Bob Schieffer, friend to the GOP, is a moron


I know, I know. It's hardly groundbreaking to highlight the ignorance and incompetence of the Beltway media. We do it a lot here, and there are many, many others who do the same, including some of the finest and most essential voices in the blogosphere. The media give us a lot of material, after all, and, well, it's just so easy.

And so important. Because some in the Beltway media are not just ignorant and incompetent, they're ignorant and incompetent with a pro-Republican agenda. Or, at least, their ignorance and incompetence serves to advance the Republican agenda. This is how Republican propaganda becomes an essential ingredient in the dominant narratives of the Beltway media, the narratives that are spun out to America, much of which is too ignorant, or just too apathetic, to know the difference.

Take Bob Schieffer, for example, one of the most senior of Beltway media figures. On Face the Nation on Sunday, Schieffer, whose closeness to the Bushies has long been established, exposed himself as a moron... again. And there was no excuse. He should have known better.

The issue was reconcilation and health-care reform, and Democratic Sen. Kent Conrad tried to explain that not the entirely of the reform bill would be passed through reconcilation, just certain budget-related elements. Simple enough, but Schieffer didn't get it. Or got it and didn't care, preferring to twist Conrad's words and to feed the Republican guest, Rep. Marsha Blackburn -- and thereby to advance the Republican narrative as the way it supposedly really is.
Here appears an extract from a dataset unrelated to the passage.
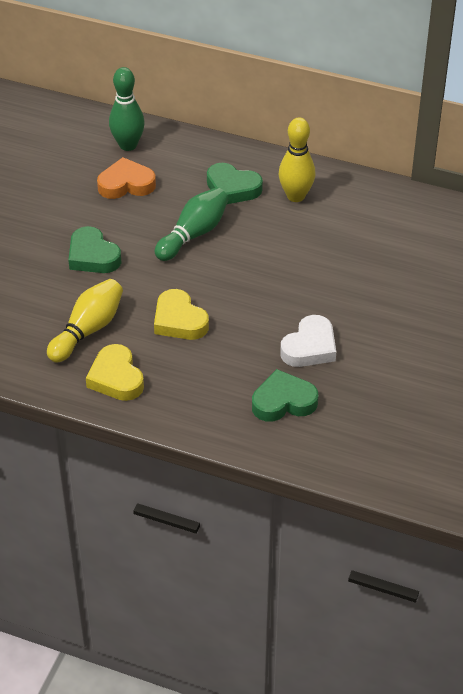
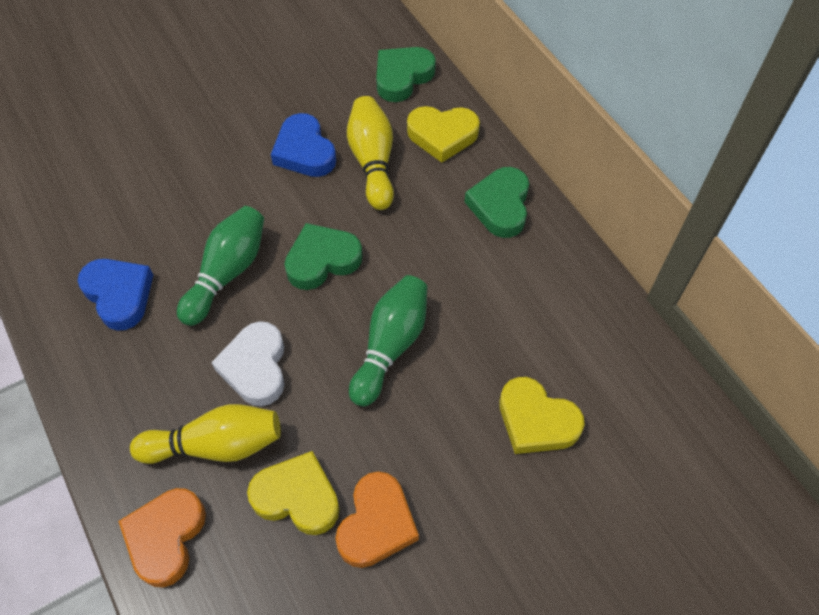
blue heart: 0 -> 2
orange heart: 1 -> 2
yellow heart: 2 -> 3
Jonathan Chait posts the key part of the transcript here. It's fairly long, but here's a key part:

SCHIEFFER: Let me just throw this in because I'm not sure the White House has the same understanding of this that you do. Because the woman, Nancy DeParle, who is, kind of, in charge of Medicare over there at the White House -- I mean, health care, over there at the White House, said this morning on "Meet the Press" she thought that an up-or-down vote would be the way to go on this.

So, obviously, she's talking about trying to do it through reconciliation, Senator.
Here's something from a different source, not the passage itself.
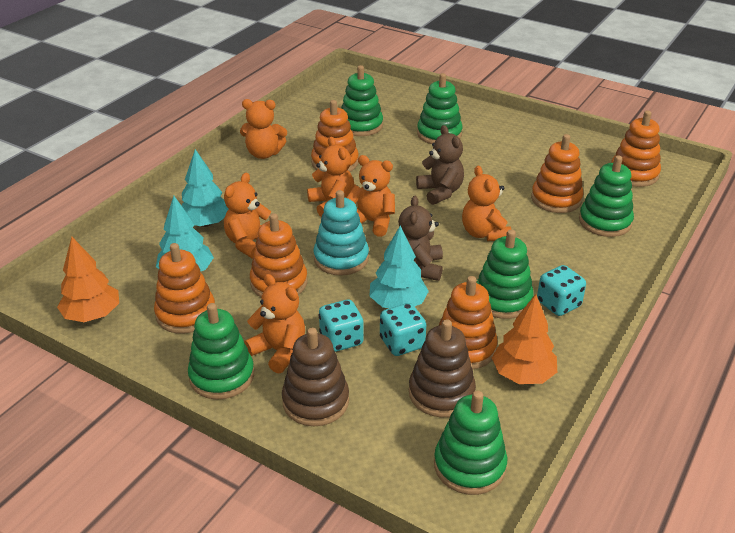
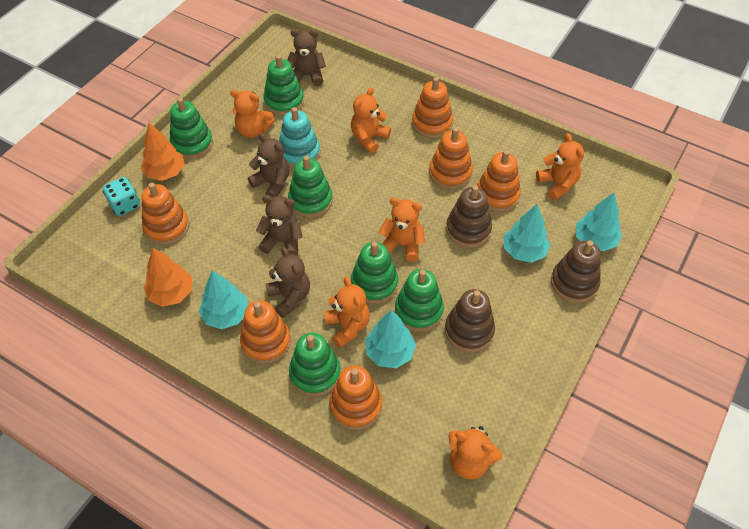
brown stacking toy: 2 -> 3
brown teddy bear: 2 -> 4
turquoise dice: 3 -> 1
turquoise tree: 3 -> 4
CONRAD: I'd say this to you, Bob. I have said all year, I am chairman of the committee in the Senate; I think I understand how reconciliation works and how it can't work. The major package of health care reform cannot move through the reconciliation process. It will not work.
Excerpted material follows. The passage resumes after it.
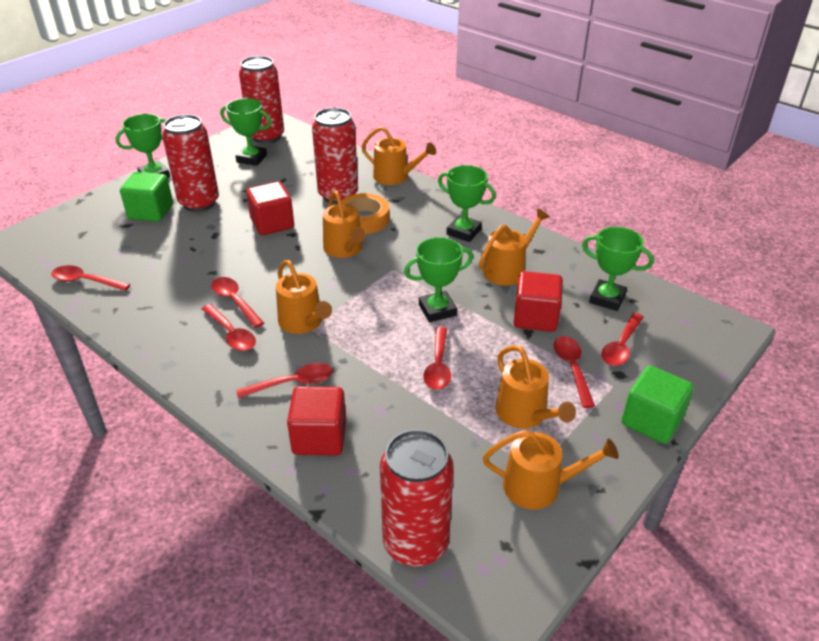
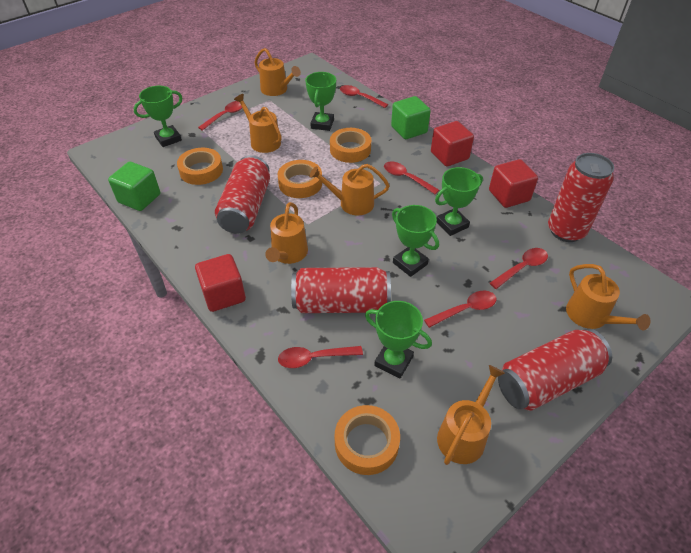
orange tape: 1 -> 4
red spoon: 7 -> 6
SCHIEFFER: It will not work?

CONRAD: It will not work because of the Byrd rule which says anything that doesn't score for budget purposes has to be eliminated. That would eliminate all the delivery system reform, all the insurance market reform, all of those things the experts tell us are really the most important parts of this bill.

The only possible role that I can see for reconciliation would be make modest changes in the major package to improve affordability, to deal with what share of Medicaid expansion the federal government pays, those kinds of issues, which is the traditional role for reconciliation in health care.

Conrad didn't do a great job explaining how reconciliation would be used, and for what, but it's clear that he knows what he's talking about and that Schieffer was pushing an alternative view based on misunderstanding or willful misrepresentation.

Does anyone actually remember that both the House and the Senate (with 60 votes) passed reform bills? It's not like they have to go back to square one. The plan -- a very reasonable one (and not at all a perversion of the American way of life and self-government, as Republicans and their media mouthpieces are claiming -- is for the House to pass the Senate bill and for the Senate, through reconcilation, to pass fairly minor patches to improve the bill. That's it. That's what Conrad was saying, and it's what Schieffer and Blackburn either didn't get or pretended not to get.

As Chait opines:

Look, it would be okay for reporters and pundits to be obsessed with what legislative method is employed to pass health care reform if they boned up on the issue. Alternatively, it would be okay for them not to understand it at all if they deemed it an irrelevant issue. (Which, in my opinion, it is.) But obsessed and ignorant makes for a bad combination. 

It was an appalling performance by Schieffer, though hardly an unexpected one. He was just being himself, after all, and like so many of his colleagues.